» **ОТРЫВОК**
#####

Donate
Центр Ф

«Это наша Родина — несмотря на все проблемы, на то, что многое не так, ты понимаешь, что это твой дом»: три монолога бурятских женщин

Центр Ф09/03/23 10:442.3K🔥

2023 год независимые активисты и активистки из разных республик, входящих в состав РФ, объявили годом деколонизации. Деколонизация — это открытый разговор о российской экспансии и колониальном наследии, о лишении права на идентичность, о свободе, о борьбе с расизмом и ксенофобией. Это возвращение памяти и признание всего ужаса, с которым сталкивались и продолжают сталкиваться народы населяющие территорию России.

Анна Зуева, бурятская журналистка, специально для Феминистского Антивоенного Сопротивления собрала монологи трёх бурятских женщин о том, с чем им приходится сталкиваться, будучи нерусскими в России, и как война повлияла на их жизнь.

#####

» **ЗАДАНИЕ**
Выведите без изменений часть отрывка о бурятских женщинах, начиная со слов «2023 год независимые активисты» и заканчивая словами «и как война повлияла на их жизнь.» включительно.

» **ПРЕДСТАВЛЕННЫЕ ДАННЫЕ**

#####

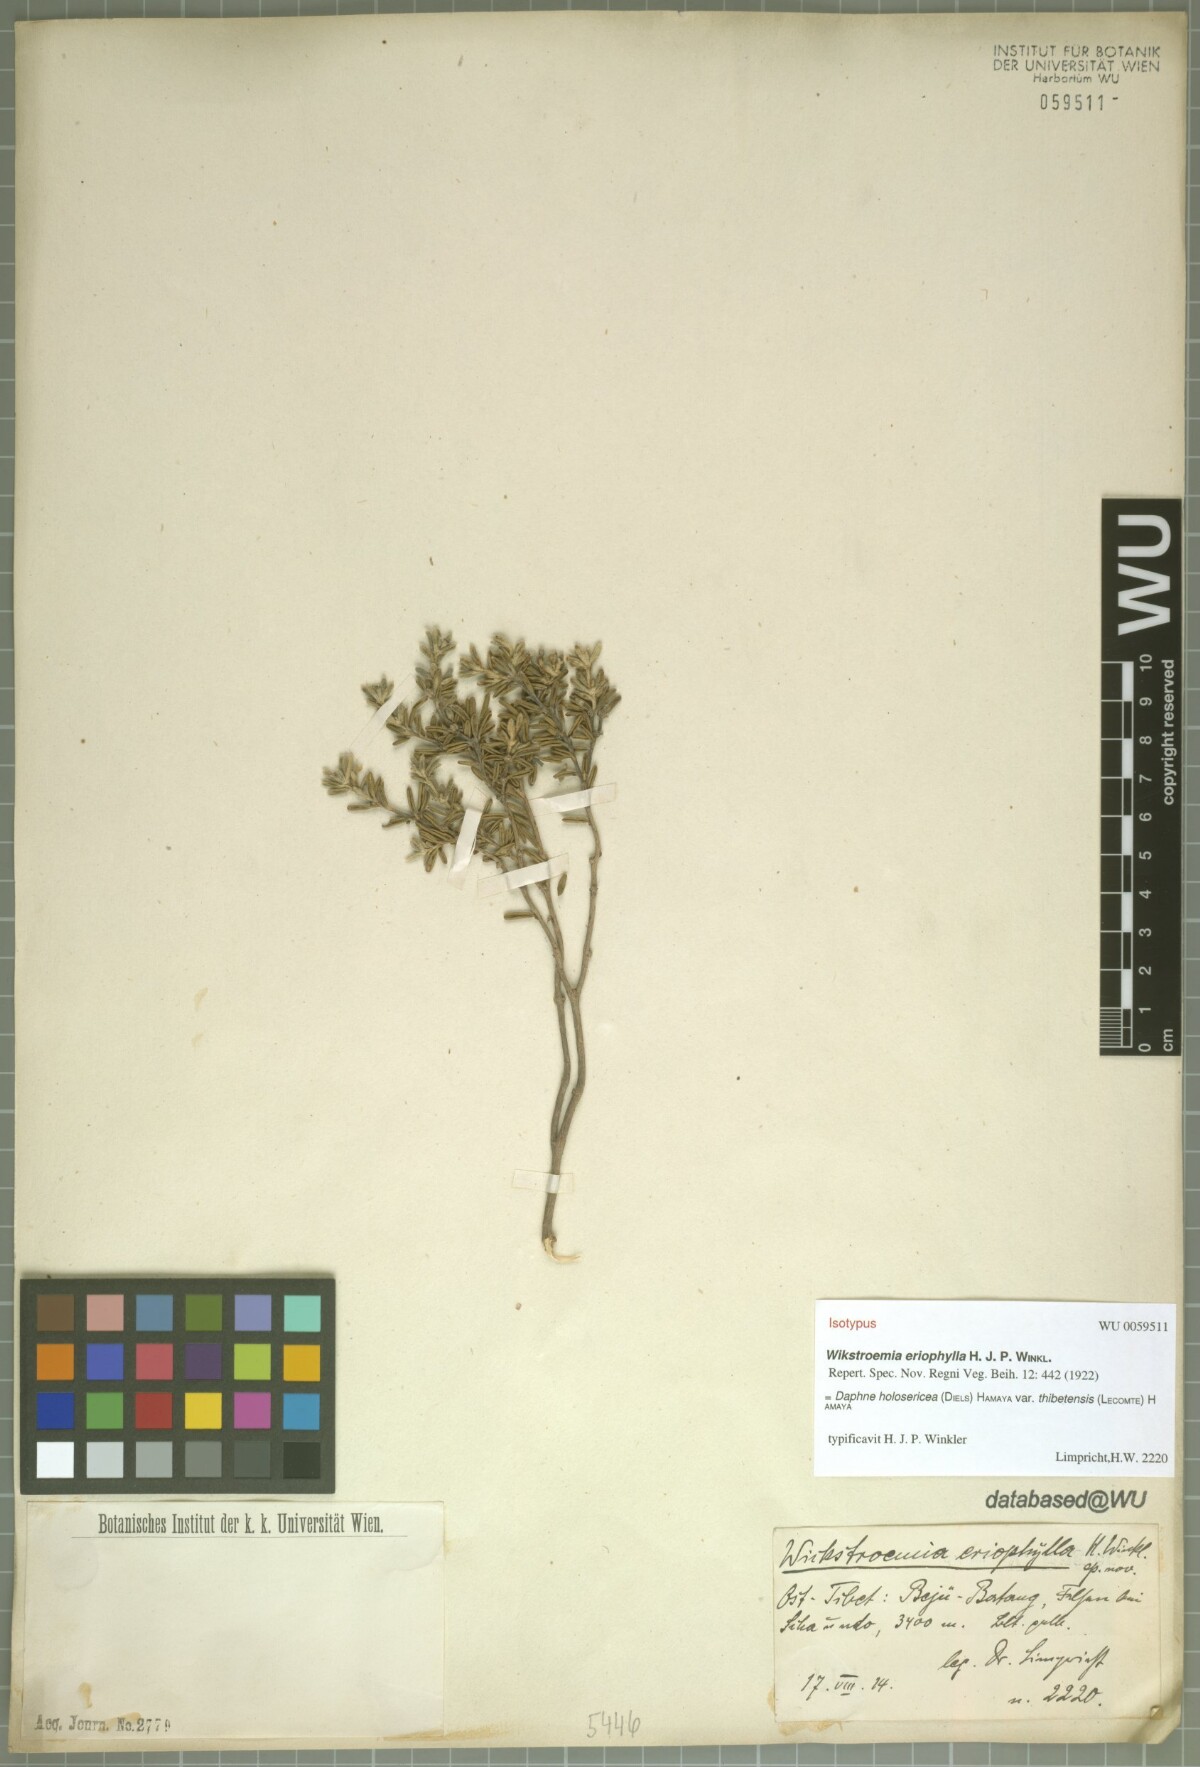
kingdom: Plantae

#####

» **ОТВЕТ К ЗАДАНИЮ**
2023 год независимые активисты и активистки из разных республик, входящих в состав РФ, объявили годом деколонизации. Деколонизация — это открытый разговор о российской экспансии и колониальном наследии, о лишении права на идентичность, о свободе, о борьбе с расизмом и ксенофобией. Это возвращение памяти и признание всего ужаса, с которым сталкивались и продолжают сталкиваться народы населяющие территорию России.

Анна Зуева, бурятская журналистка, специально для Феминистского Антивоенного Сопротивления собрала монологи трёх бурятских женщин о том, с чем им приходится сталкиваться, будучи нерусскими в России, и как война повлияла на их жизнь.